App-level patching is an experimental feature. Prefix your copa patch command with COPA_EXPERIMENTAL=1 to enable it.

Patch a Locally-Built .NET Image

Builds the Azure Relay Bridge .NET image locally and patches it, updating both OS packages and NuGet libraries using in-place DLL replacement. Uses docker:// to access the local image directly via Docker's built-in BuildKit.

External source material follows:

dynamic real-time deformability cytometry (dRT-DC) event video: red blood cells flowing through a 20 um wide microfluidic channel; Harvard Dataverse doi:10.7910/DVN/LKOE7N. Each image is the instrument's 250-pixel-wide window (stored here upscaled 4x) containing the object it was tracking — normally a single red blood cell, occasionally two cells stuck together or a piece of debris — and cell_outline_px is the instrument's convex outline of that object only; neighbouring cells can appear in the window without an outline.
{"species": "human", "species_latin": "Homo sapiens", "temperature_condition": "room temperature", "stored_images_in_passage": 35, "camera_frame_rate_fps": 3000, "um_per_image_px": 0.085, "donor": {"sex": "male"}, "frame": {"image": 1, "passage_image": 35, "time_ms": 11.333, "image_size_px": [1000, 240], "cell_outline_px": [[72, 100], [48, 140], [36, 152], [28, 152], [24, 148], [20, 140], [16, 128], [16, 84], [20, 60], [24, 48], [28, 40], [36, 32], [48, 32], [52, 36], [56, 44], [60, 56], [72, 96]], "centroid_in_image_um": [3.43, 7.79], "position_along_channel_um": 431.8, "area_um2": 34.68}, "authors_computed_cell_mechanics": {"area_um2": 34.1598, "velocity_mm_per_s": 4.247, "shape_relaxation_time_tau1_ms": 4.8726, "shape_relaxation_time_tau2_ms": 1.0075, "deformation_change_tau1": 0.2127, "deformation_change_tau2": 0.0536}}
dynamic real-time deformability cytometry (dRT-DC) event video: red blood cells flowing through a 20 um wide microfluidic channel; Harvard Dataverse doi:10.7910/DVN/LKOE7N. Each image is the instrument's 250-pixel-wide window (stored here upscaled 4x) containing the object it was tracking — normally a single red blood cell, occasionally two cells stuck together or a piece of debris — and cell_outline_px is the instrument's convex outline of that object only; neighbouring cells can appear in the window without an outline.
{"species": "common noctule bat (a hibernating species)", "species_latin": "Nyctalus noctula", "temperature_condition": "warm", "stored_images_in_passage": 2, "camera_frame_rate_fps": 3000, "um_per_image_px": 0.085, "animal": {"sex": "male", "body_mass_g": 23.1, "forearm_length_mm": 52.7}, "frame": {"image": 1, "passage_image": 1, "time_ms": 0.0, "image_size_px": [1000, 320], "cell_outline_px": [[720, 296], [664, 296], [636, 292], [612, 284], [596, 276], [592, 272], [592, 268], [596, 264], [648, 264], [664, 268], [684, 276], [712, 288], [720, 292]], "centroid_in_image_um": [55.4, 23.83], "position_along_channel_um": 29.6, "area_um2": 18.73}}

# Step 0: Build the .NET image locally
git clone --depth 1 https://github.com/Azure/azure-relay-bridge.git /tmp/azure-relay-bridge
docker build -t azure-relay-bridge:local /tmp/azure-relay-bridge

# Step 1: Scan the image for vulnerabilities
trivy image --scanners vuln --pkg-types library --ignore-unfixed azure-relay-bridge:local

# Step 2: Export scan results to JSON
trivy image --scanners vuln --pkg-types os,library --ignore-unfixed -f json -o dotnet-scan.json azure-relay-bridge:local

# Step 3: Patch the image with Copa (using docker:// for local images)
COPA_EXPERIMENTAL=1 copa patch -i azure-relay-bridge:local \
    -r dotnet-scan.json -t local-patched -a docker:// \
    --pkg-types os,library --library-patch-level major --ignore-errors --timeout 30m

# Step 4: Verify the fix
trivy image --scanners vuln --pkg-types library --ignore-unfixed azure-relay-bridge:local-patched
Loading player...

5 Steps to Patch a Python Image

Patches a Python 3.11 Alpine image, updating OS packages and pip dependencies.

# Step 1: Scan the image for vulnerabilities
trivy image --scanners vuln --pkg-types library --ignore-unfixed python:3.11-alpine

# Step 2: Export scan results to JSON
trivy image --scanners vuln --pkg-types os,library --ignore-unfixed -f json -o python-scan.json python:3.11-alpine

# Step 3: Create a BuildKit instance
docker buildx create --name copademo-python

# Step 4: Patch the image with Copa
COPA_EXPERIMENTAL=1 copa patch -i python:3.11-alpine \
    -r python-scan.json -t 3.11-alpine-patched -a buildx://copademo-python \
    --pkg-types os,library --library-patch-level major --ignore-errors --timeout 20m

# Step 5: Verify the fix
trivy image --scanners vuln --pkg-types library --ignore-unfixed python:3.11-alpine-patched
Loading player...

Running Demos Locally

The demo scripts are in the demo/ directory. They use demo-magic to simulate typing for recordings:

cd demo
bash copa-demo-python.sh

See the demo README for prerequisites and cleanup instructions.